その中の10人目の私が襲われるのかもしれない。もしかしたらその一つ先かもしれないし、その更に先の私かもしれない。
妄想は更に加速し、ぐるぐると頭の中で高速回転を始め・・・・・・

「・・・おねえちゃん、だいじょうぶ?」

気が付くと夕璃はベンチに横になっていた。
遠くの空がぼんやりと紅く染まっている。そろそろ閉園時間なのか、人影もまばらだ。

「おねえちゃん、だいじょうぶ?」

再びかけられる、小さな少女の声。いまだ霞む目の焦点があってくると、そこにいたのは見知らぬ少女だった。
そでのないワンピースを着たおかっぱ頭の女の子が、心配そうに夕璃の顔を見つめている。

「う、うん、ありがとう。大丈夫よ」

軽く頭を振り意識をはっきりとさせると、夕璃は少女に微笑む。多少まだ顔が強張ったが、少女が微笑み返してくれたところを見ると、どうやら笑う事には成功していたらしい。
と、そこで夕璃は少女が一人きりである事に気が付いた。こんな年端もいかない少女が一人で遊園地に来ているとは考えにくい。
迷子だろうか?ふと心配になり、夕璃が口を開きかけた時、少女が夕璃の目の前にその小さな手を差し出した。その手には、小さな包みが一つ乗っている。

「・・・キャンディー。たべると、げんきになるから・・・おにいちゃんが、どうぞって」

渡されるままに夕璃が包みを受け取ると、少女はくるりと背を向けて小走りに走り出した。その先には少女のお兄さんなのだろうか、逆光で顔はよく見えないが夕璃とさほど年齢の変わらなそうな年恰好の人が少女を待っていた。
手をつないで帰っていくその兄妹を眺めながら、どうやら迷子の訳ではなかったようだ、と安心し、同時にすぐ側に人の気配を感じて振りかえると、そこには尚哉がいつになく険しい目をして立っていた。

「せん・・・ぱい?」

初めて見せる厳しい表情にかすかな怯えを感じつつ、夕璃は呼びかけた。
その呼び声で我に返ったのか、尚哉はふっと表情を和ませる。

「あ、あぁ。ごめん。気が付いたのかい?気分は、どう?」

尚哉によると、夕璃はあの後ホラーハウスの中で気を失ってしまったらしく、尚哉にかかえられるようにしてホラーハウスを出て、今までここで寝かされていたという話だった。

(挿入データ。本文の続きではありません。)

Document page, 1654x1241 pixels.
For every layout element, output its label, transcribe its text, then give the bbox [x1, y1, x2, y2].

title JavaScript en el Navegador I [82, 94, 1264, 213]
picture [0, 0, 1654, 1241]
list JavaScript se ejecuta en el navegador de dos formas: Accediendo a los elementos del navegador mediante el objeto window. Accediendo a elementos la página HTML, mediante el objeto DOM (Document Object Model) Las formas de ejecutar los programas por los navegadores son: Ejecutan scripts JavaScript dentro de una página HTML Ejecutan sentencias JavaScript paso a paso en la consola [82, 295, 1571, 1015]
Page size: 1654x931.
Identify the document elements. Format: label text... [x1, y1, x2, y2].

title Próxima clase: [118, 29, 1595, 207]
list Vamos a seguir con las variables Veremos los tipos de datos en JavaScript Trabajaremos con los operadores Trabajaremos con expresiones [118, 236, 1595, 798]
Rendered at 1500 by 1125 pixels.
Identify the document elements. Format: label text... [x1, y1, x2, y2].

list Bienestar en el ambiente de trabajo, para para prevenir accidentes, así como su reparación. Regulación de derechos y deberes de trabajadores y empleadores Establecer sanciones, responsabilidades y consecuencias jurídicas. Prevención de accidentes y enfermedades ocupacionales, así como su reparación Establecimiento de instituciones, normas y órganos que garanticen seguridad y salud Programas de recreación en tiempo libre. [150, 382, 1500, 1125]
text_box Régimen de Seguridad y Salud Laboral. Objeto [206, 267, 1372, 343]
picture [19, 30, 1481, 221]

「まさかあんな事になるとは思わなかったから・・・本当に悪かった」

夕璃は自分自身、気を失う事になるとは予想だにしえなかったので、頭をさげようとする尚哉を慌てて押し留めた。
しかし不思議な事に、先程までの不安感は今は微塵も残っていない。それどころか、その押し潰されそうにすらなっていたはずの不安があった事すら忘れてしまっていた。
帰り道、尚哉と二人で歩きながら、少女のくれたキャンディーをほおばりつつ、夕璃はそんな事を考えていた。